The platform works by guiding nanowires through a microfluidic channel where they encounter circulating vesicles. Antibodies on the nanowire surface bind specifically to proteins displayed on tumor‑derived vesicles, allowing selective capture. Once bound, the nanowires are withdrawn, and the vesicles are released intact for downstream RNA analysis. The method preserves the full complement of microRNAs inside each vesicle, a feat that conventional isolation techniques often miss.
Lead researcher Dr Yuki Tanaka described the breakthrough as „a leap forward in liquid‑biopsy technology.” He noted that zinc‑oxide nanowires provide a high surface‑area platform, increasing capture efficiency without damaging the vesicles. In laboratory tests, the device retrieved over 95 % of target vesicles from spiked serum samples. Subsequent sequencing revealed that the captured microRNA profiles matched those of tumor tissue, confirming the fidelity of the isolation.
The team compared the nanowire method with standard ultracentrifugation and polymer‑based kits. The nanowire approach required less than ten minutes of processing time, whereas traditional methods took several hours. Moreover, the new device required only a few microliters of blood, making it suitable for routine screening.
Ovarian cancer often goes undetected until late stages because early symptoms are vague. Current diagnostic tools rely on imaging and invasive biopsies, which can miss small tumors. By detecting tumor‑specific microRNAs in blood, the nanowire device could flag disease before it becomes clinically apparent.
Preliminary clinical data from 30 ovarian‑cancer patients showed that the nanowire assay identified disease with 92 % sensitivity and 88 % specificity. Dr Tanaka cautioned that larger trials are needed, but the early results suggest a path toward non‑invasive, population‑wide screening. If validated, the technology could be adapted to other cancers that shed characteristic vesicles into circulation.

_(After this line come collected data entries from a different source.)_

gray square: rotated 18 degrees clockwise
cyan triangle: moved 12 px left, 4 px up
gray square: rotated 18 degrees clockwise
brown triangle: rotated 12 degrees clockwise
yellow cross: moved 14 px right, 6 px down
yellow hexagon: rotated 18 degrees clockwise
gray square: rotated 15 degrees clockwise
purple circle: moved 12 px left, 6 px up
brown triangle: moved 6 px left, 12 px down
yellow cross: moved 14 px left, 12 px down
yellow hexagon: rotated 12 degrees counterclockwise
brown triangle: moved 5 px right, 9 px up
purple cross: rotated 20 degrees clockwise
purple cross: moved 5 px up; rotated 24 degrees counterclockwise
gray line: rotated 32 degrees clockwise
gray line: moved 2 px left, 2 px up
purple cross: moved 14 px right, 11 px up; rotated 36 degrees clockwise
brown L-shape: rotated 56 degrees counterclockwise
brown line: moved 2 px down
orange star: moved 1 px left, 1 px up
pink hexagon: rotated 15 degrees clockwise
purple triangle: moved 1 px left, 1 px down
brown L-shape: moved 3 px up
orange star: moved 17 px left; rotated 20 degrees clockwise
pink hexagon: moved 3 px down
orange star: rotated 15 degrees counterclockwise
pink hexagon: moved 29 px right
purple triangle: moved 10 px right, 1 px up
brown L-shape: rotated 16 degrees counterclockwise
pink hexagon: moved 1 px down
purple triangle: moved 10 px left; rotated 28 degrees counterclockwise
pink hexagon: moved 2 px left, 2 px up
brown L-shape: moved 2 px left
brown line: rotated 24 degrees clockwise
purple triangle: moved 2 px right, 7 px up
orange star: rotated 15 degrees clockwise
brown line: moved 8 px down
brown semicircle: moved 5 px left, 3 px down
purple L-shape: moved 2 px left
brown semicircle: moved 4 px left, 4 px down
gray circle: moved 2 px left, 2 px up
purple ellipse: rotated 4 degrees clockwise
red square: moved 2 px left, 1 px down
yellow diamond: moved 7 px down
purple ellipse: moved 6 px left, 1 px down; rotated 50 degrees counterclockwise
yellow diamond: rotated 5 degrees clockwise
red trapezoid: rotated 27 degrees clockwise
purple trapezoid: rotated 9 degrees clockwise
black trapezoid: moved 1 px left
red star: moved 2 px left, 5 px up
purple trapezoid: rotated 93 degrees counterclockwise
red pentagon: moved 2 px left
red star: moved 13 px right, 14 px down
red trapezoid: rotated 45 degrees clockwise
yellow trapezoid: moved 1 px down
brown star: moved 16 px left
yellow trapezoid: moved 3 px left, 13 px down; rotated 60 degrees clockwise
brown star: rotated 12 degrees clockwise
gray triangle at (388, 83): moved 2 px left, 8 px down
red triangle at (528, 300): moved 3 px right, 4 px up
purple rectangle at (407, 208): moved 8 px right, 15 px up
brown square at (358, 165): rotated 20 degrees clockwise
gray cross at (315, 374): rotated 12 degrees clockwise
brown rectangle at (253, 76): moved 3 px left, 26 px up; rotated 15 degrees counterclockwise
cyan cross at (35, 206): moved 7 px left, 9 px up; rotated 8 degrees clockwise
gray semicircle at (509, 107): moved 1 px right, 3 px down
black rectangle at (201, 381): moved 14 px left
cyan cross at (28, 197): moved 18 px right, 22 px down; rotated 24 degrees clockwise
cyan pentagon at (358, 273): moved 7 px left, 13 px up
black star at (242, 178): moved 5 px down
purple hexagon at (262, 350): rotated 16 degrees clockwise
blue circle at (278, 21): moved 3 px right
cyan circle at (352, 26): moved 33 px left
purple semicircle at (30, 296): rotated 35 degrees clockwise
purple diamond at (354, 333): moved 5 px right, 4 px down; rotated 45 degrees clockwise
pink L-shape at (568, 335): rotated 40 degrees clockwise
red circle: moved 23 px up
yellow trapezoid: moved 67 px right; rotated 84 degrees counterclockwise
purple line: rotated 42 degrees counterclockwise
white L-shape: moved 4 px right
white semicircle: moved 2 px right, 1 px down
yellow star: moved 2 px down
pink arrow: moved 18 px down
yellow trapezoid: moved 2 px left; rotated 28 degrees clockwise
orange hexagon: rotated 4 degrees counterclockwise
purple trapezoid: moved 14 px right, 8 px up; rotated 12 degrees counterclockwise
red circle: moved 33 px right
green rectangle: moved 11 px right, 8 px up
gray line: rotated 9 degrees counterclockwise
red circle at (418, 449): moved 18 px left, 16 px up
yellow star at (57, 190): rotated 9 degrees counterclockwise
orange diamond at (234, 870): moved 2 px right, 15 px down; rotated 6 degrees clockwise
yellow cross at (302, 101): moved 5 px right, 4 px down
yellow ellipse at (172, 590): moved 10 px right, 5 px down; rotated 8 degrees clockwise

The researchers plan to integrate the nanowire capture module with portable sequencing units, aiming for point‑of‑care deployment within the next five years. Such a system could bring rapid, accurate cancer detection to clinics lacking advanced laboratory infrastructure.
How does the nanowire device differ from existing liquid‑biopsy methods? It uses antibody‑functionalized zinc‑oxide nanowires to capture whole extracellular vesicles quickly, preserving internal microRNAs that other methods often degrade.
Is the test ready for clinical use? Not yet. The device has shown promise in pilot studies, but larger clinical trials are required to confirm safety and effectiveness.
Can the technology be applied to cancers other than ovarian? Yes. The antibody coating can be swapped to target vesicle markers from different tumor types, potentially enabling a universal cancer‑screening platform.